At the end of 2012, the Tahoe Regional Planning Agency went all in on an update to the regional plan that it hoped would forestall a bill calling for its abolition.
That bet was called last week when the Sierra Club and the Friends of the West Shore bellied up to federal court and dropped a lawsuit into the pot.
In the 2011 Legislature, Nevada passed Senate Bill 271 calling to end the bistate compact which formed the agency unless changes were made in how the agency was governed.
Those opposing the regional plan say that for at least some of those alterations to take place, they would also have to pass the California Legislature and Congress. They say that those are long odds for the agency charged with preserving Lake Tahoe to allow local control over development.
Rather than allow the plan to go into effect unchallenged they sued to stop it.
And that's the real difficulty for whomever ends up in charge of determining the lake's future.
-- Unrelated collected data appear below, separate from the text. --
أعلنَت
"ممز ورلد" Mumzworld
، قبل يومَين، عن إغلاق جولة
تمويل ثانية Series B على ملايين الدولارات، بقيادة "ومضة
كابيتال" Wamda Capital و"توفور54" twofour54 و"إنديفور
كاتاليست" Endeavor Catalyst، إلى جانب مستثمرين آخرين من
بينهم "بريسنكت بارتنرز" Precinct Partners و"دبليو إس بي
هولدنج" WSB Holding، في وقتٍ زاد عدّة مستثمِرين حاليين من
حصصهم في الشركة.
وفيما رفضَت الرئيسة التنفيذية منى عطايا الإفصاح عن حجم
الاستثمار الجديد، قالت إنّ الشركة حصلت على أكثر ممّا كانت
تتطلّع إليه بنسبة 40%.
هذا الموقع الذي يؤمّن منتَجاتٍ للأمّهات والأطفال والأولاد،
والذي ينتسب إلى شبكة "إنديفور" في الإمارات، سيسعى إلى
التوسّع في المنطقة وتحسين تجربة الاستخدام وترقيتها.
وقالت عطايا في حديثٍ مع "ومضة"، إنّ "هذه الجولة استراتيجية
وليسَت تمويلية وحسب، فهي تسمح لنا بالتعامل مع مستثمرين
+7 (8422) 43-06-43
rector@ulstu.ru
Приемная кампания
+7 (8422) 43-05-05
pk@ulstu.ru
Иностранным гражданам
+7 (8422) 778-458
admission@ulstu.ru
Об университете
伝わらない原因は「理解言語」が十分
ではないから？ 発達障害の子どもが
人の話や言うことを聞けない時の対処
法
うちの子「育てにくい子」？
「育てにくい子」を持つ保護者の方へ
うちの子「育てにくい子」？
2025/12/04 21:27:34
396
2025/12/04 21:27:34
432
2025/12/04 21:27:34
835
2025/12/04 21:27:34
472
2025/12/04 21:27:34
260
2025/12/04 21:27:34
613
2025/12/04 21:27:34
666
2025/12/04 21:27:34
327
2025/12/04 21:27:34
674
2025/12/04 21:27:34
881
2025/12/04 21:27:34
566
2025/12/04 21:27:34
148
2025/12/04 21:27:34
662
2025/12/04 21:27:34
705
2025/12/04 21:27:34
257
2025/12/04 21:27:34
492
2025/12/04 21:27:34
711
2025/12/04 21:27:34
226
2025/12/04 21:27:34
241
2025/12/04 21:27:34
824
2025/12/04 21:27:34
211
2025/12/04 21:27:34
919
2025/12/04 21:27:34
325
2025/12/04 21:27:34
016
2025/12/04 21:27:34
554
Lake Tahoe is a jurisdiction where litigation is as common as trees, and even with frightening regularity, over trees.
One thing's for sure, ending the bi-state charter won't end the stream of lawsuits coming at whomever's responsible for Lake Tahoe's preservation.
A wise attorney we know once described a lawsuit as three pieces of paper and a filing fee. With the long, litigious history of the TRPA, we would have been shocked if the regional plan hadn't been challenged.